### Try it
In the court report, where did Howard throw away the gun after he ran from the scene?

[Reading passage Boundary: Start]

As he returned to the bench after a 25- minute break during which he made the decision, Judge Mount told the young man and his family it had been a difficult decision to make.

Detai Howard was videoed by cell phone shooting a man he knew from New Albany in the leg on the east side of Beechwood Park on May 31. A by-stander had heard the two arguing loudly about a gun Howard had allegedly stolen from the man, identified as Jonathon Borton, and began videoing the confrontation. Howard had pulled the handgun from his backpack, aiming at Borton. After Borton was shot, Howard fired at a car, hitting it once. He then ran from the scene, discarding the still-loaded gun in a ditch.

After surrendering to police, Howard told officers where they could find the weapon, and it was safely recovered.

Part of the evidence presented in the case by Chief Deputy Prosecutor Raleigh Campbell Jr. involved a screening of the video and testimony from Lt./Detective Steven Herald of the Scottsburg Police Department and Austin High School principal Ryan Herald.

[Reading passage Boundary: End]
[Given information Boundary: Start]

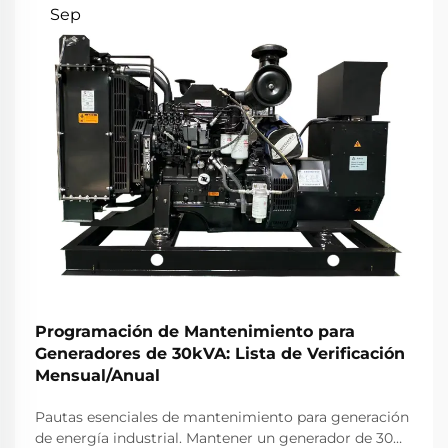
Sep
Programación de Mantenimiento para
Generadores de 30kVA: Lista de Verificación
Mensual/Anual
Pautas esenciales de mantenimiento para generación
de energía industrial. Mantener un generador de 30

[Given information Boundary: End]
[Given information Boundary: Start]

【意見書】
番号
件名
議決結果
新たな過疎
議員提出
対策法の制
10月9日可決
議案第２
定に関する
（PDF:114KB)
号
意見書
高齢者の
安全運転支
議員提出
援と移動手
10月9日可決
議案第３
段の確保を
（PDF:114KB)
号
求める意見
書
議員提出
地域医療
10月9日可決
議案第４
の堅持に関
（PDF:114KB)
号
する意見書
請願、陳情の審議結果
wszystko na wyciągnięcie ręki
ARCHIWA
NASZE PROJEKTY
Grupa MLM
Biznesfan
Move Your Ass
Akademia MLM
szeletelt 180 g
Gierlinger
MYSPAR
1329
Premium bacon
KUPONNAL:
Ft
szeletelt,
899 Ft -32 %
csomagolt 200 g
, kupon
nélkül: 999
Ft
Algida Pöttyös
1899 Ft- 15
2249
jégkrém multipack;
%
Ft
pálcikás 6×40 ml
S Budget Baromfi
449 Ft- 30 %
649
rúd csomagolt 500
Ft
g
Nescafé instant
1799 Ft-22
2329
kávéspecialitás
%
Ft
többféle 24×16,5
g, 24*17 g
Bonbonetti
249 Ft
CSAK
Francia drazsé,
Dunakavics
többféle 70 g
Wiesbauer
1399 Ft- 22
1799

[Given information Boundary: End]

### Your response
In a ditch, still loaded.